==== TEXTO DE ESTUDIO
Cuando el célebre militar y estadista Charles De Gaulle, creador y presidente de la quinta república francesa (1958-1969), lanzó la frase, “He llegado a la conclusión de que la política es demasiado seria para dejarla en manos de los políticos”, no tenía idea de la vigencia que tendría aquella frase en pleno siglo XXI.
En América Latina, una clase política que marcha a contracorriente del interés nacional de sus respectivos países, ha involucionado de tal manera que en muchos de ellos prevalecen sistemas manidos por la corrupción, que han colocado a sus ciudadanos a dudar de las bondades de la democracia. Tal es el daño que los políticos tradicionales han causado a la democracia que, según el Latinobarómetro que mide el índice de satisfacción con la democracia, existe una creciente aceptación a lo que califica de “autoritarismo difuso”. Es decir, gobiernos autoritarios de cualquier signo ideológico que “resuelvan los problemas” (p.e. los casos de El Salvador y Brasil).
Ese fenómeno regional también lo hemos estado experimentando en Panamá. Pero, ¿Realmente tenemos democracia en el país? Si tomamos en cuenta que la democracia se define como “un modelo de gobierno en el cual el poder decisorio en materia económica, política y social recae sobre la población”, y que “esta emplea dicho poder para elegir a sus representantes y conformar instituciones,” resulta obvio que carecemos de una auténtica democracia.
Lo más aproximado a una democracia lo tuvimos bajo el gobierno de Guillermo Endara (1989-1994), pero a partir del gobierno de Ricardo Martinelli (2009-2014) involucionó rápidamente hasta convertirse Panamá hoy día en un estado clientelista dominado por la corrupción. Más grave aún, las cúpulas de los principales partidos políticos, los mismos que se han venido alternando en el poder, están infiltradas por el crimen organizado.
Esto lo reconoció en su gobierno el expresidente Juan Carlos Varela (2015-2019) tras una reunión con el exembajador estadounidense John Feeley. Y lo reiteró poco después de su designación en Washington la actual embajadora Mari Carmen Aponte. “Panamá sufre la actividad del crimen organizado, el cual amenaza con debilitar la institucionalidad democrática y la prosperidad económica”, dijo en aquella ocasión la hoy embajadora.
Hoy día ese riesgo es más real que nunca antes. El clientelismo y la corrupción que han asumido el control del estado gozan de excelente salud. Su motor de operaciones es la Asamblea Nacional, que consume una porción escandalosa del presupuesto con fines clientelistas, pero cuenta con aliados valiosos en los órganos Ejecutivo y Judicial, y en entidades como el Instituto para la Formación y Aprovechamiento de los Recursos Humanos (Ifarhu), la Caja de Seguro Social (CSS) y los gobiernos locales.
========
— QUÉ HACER —
**A.** Imprime el fragmento del artículo sobre la democracia en Panamá que va desde "Ese fenómeno regional" hasta "el crimen organizado.".
**B.** Resume en forma de lista el párrafo del artículo sobre la democracia en Panamá que comienza con "Lo más aproximado a una democracia", conservando sus datos principales.
**C.** Prosigue el artículo sobre la democracia en Panamá a partir de su última oración.
==== REGISTROS PROPORCIONADOS
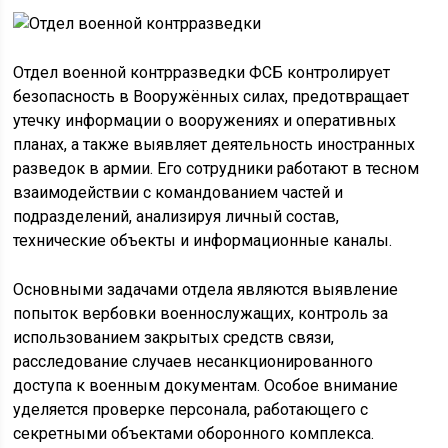
Отдел военной контрразведки ФСБ контролирует
безопасность в Вооружённых силах, предотвращает
утечку информации о вооружениях и оперативных
планах, а также выявляет деятельность иностранных
разведок в армии. Его сотрудники работают в тесном
взаимодействии с командованием частей и
подразделений, анализируя личный состав,
технические объекты и информационные каналы.
Основными задачами отдела являются выявление
попыток вербовки военнослужащих, контроль за
использованием закрытых средств связи,
расследование случаев несанкционированного
доступа к военным документам. Особое внимание
уделяется проверке персонала, работающего с
секретными объектами оборонного комплекса.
========
— RESPUESTAS POR TAREA —
**A.**
Ese fenómeno regional también lo hemos estado experimentando en Panamá. Pero, ¿Realmente tenemos democracia en el país? Si tomamos en cuenta que la democracia se define como “un modelo de gobierno en el cual el poder decisorio en materia económica, política y social recae sobre la población”, y que “esta emplea dicho poder para elegir a sus representantes y conformar instituciones,” resulta obvio que carecemos de una auténtica democracia.
Lo más aproximado a una democracia lo tuvimos bajo el gobierno de Guillermo Endara (1989-1994), pero a partir del gobierno de Ricardo Martinelli (2009-2014) involucionó rápidamente hasta convertirse Panamá hoy día en un estado clientelista dominado por la corrupción. Más grave aún, las cúpulas de los principales partidos políticos, los mismos que se han venido alternando en el poder, están infiltradas por el crimen organizado.

**B.**
- Panamá tuvo lo más aproximado a una democracia bajo el gobierno de Guillermo Endara (1989-1994).
- A partir del gobierno de Ricardo Martinelli (2009-2014), esa democracia involucionó rápidamente.
- Hoy Panamá es un estado clientelista dominado por la corrupción.
- Las cúpulas de los principales partidos, que se han alternado en el poder, están infiltradas por el crimen organizado.

**C.**
Gran parte del presupuesto nacional canalizado a través de esos componentes del estado es usado en el empleo de botellas o sinecuras, donaciones en efectivo y especies y en otros favores utilizando los recursos públicos, para comprar la lealtad electoral. Y si el dinero de los ingresos corrientes y los aportes del Canal y las empresas mixtas son insuficientes para seguir financiando el estado clientelista, entonces esos políticos apelan a la emisión de bonos para que futuras generaciones financien su codicia.
No es casual que la planilla del gobierno esté tan abultada. Ni siquiera en pandemia el gobierno ha dejado de contratar “empleados” sin funciones (botellas), solo para engrosar la membresía de los partidos de la alianza gobiernista. A manera de ejemplo, según reportó La Prensa en mayo pasado, en los primeros tres meses de 2022 ingresaron a la planilla estatal unos 5,000 empleados mensuales. Y en 2023 – año preelectoral -- se anticipa un desbordamiento del gasto público en “funcionamiento” (planillas).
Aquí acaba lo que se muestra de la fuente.